When making risky purchases of illegal drugs, consumers often resort to obtaining more concentrated and designer substances which can have dangerous side effects – in the 1920s, for example, the nation saw a fall in beer consumption and a rise in the sale of hard liquor. Because the drug market is currently illegal, the quality of the drugs cannot be regulated.
An interesting and relevant case study on the matter is Portugal, which decriminalized all drugs in 2001 after waging its own vicious war on drugs. Although drugs are still illegal, the nation shifted its drug control from the Justice Department to the Ministry of Health and developed an intense plan for treating drug addiction. A person found with less than a “10-day supply” of any drug is subject to the Commission for the Dissuasion of Drug Addiction – a three-person committee usually comprised of a doctor, a lawyer and a social worker, who then recommend treatment to the user, or alternatively a small fine. The person caught does not receive any sort of major penalty.
The results so far of Portugal’s drug decriminalization have been revolutionary. As a result of its harsh drug policies throughout the 1980s, by 1999 almost 1% of the population was addicted to heroin and the number of drug-related AIDS deaths was the highest in the European Union. Today in Portugal HIV cases among drug users are down, and general drug use among young adults has also decreased. Deaths caused by overdose are now the second lowest in the EU and the use of designer drugs is lower than any other country that has been studied in the same vein. The decrease in drug-related diseases and overdoses is thought to be the result of users seeking out medical help without fear of legal ramifications.
Portugal has evidently illustrated that “decriminalization hasn’t had the severe consequences that its opponents predicted.”
Prohibition elicits moral questions in addition to economic and medical ones. The War on Drugs has facilitated the infringement of civil liberties; “no-knock warrants” and drug raids have killed many innocent bystanders. With drug usage, the only real harm is to the user – “in a free society the presumption must be that individuals, not government, get to decide what is in their own best interest.”

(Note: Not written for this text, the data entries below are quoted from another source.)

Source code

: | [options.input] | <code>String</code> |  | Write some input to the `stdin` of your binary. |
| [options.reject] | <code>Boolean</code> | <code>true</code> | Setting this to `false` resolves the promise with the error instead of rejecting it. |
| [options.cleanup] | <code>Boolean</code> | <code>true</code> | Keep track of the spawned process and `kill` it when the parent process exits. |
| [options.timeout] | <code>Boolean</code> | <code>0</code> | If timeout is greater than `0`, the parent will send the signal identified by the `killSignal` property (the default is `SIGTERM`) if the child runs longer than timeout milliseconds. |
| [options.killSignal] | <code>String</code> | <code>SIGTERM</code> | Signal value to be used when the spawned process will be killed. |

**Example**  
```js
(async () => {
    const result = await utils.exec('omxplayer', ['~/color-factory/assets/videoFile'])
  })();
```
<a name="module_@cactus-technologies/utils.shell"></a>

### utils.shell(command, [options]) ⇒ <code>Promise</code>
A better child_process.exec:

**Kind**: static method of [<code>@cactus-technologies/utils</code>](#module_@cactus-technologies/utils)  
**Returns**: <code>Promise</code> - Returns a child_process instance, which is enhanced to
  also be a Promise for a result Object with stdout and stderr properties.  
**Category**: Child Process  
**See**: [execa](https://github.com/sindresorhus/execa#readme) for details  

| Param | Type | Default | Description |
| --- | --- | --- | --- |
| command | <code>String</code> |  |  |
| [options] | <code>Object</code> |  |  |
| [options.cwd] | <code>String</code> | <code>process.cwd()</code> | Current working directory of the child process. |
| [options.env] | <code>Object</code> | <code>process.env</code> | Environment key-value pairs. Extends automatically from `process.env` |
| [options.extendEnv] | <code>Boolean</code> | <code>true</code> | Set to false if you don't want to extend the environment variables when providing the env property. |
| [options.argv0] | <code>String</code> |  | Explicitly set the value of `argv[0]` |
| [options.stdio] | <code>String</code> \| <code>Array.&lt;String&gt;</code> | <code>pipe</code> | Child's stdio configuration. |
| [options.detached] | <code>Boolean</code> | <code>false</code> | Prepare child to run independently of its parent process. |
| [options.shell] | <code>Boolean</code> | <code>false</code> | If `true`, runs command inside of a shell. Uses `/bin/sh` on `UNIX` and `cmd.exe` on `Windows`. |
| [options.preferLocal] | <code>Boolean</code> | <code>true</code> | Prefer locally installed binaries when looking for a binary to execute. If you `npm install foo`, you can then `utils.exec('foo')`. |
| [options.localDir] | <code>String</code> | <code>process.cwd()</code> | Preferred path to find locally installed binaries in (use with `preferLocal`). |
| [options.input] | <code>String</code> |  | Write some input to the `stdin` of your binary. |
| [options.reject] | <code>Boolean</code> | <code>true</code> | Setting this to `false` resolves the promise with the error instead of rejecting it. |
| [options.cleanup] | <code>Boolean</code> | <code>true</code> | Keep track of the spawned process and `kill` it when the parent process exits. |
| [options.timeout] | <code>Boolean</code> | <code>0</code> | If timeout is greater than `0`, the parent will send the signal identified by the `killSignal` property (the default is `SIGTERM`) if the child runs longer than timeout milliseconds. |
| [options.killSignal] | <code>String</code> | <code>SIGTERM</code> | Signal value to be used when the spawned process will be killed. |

Although the US has far to go, Washington and Colorado have taken small steps in recent years; both states legalized marijuana in 2012 under state law. National public attitudes about marijuana have shifted over time in favor of legalization, yet policies on the matter have remained largely static nationally. When it comes to hard drugs, currently only 10% of Americans are for ending the prohibition of cocaine or heroin. As Portugal has exemplified in decriminalization and its own past war on drugs, prohibition has had the opposite of the desired outcome. But perhaps the US should strive to go further than Portugal’s example and instead legalize all substances; it is critical that the entire chain of drug production be fully regulated in order to keep the emergence of black markets down, and accordingly decrease violence and encourage users to seek medical attention when needed. The goals that drug prohibitionists often cite would be better achieved with legalization. The Federal government need only intervene to regulate quality and educate on drug usage, much in the way that it treats legal substances like alcohol and tobacco products.
The prospect of drug legalization merits many questions to consider; for example, where should hard drugs like heroin and methamphetamine be sold? Certainly not in regular grocery stores where most anyone would have access to them – including young people. There is surely no clear-cut path to legalization. It should of course be introduced gradually to allow ample time for adequate drug education, so as not to lead to societal and economic consequences. Perhaps an optimal solution would be to make a gradual move out of prohibition to decriminalization, and eventually to complete legalization.
Whether or not drugs eventually become entirely legal in the United States, it is necessary at the most fundamental level to cease “treating drug addiction as a moral problem – rather than a health problem,” just as Portugal has done.